In advance of his matchup with Villante, Larkin has spent time training alongside reigning Strikeforce light heavyweight champion Dan Henderson at Team Quest. Undefeated in 10 professional outings, Larkin has finished eight of his foes by knockout or technical knockout, five of them inside the first round. Results matter, but he also places a heavy emphasis on the quality of the performance. Larkin concedes he wants to entertain the masses.

I want to be one of those
memorable fighters, a
force to be reckoned with,
and I’m willing to take
the slow road to get there.

-- Lorenz Larkin

“The most important thing to me is I want to keep elevating my game, keep fighting and keep putting on good fights and making it exciting for the fans,” he says. “I want to win, but I want to put on a good show, too.”

Larkin claims he feels no pressure to maintain his unblemished record. He understands defeat will one day visit his doorstep, though he hopes to delay its arrival.

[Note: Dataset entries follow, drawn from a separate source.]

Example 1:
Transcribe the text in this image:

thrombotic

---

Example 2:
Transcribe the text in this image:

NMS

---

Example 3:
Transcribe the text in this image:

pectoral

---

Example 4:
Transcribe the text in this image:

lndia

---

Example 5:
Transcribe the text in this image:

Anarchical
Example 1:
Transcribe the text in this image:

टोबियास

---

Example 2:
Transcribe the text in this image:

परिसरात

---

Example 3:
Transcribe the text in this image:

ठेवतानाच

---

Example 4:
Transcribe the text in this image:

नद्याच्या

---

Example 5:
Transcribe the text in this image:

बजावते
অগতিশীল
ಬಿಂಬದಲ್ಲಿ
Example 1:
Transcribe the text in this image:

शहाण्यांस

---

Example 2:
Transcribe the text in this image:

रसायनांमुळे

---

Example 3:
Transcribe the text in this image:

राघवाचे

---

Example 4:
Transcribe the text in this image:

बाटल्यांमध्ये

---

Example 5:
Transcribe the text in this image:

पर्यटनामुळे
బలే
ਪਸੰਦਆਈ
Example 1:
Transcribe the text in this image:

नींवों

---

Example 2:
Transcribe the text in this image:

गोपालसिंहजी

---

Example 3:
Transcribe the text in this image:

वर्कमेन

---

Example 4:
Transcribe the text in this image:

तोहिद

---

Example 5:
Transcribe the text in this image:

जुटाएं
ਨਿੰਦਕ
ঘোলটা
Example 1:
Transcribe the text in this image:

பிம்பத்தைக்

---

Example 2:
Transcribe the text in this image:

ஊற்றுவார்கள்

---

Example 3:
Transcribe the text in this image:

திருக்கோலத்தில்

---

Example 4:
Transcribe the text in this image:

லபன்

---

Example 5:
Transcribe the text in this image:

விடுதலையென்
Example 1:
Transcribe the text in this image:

“I think [being undefeated] helps me out,” he says. “Nobody stays undefeated. All it takes is one shot. I’m not going to go into panic mode if I’m in a fight and I’m losing. It happens to everybody.”

Success has only served to deepen Larkin’s hunger, and he sees plenty of room for improvement.

“I’m still learning,” he says. “I think my striking needs improving, my wrestling needs improving and my jiu-jitsu needs improving -- all of them. The more I fight, the better I become. Every time I fight, I improve. I want to be one of those memorable fighters, a force to be reckoned with, and I’m willing to take the slow road to get there.”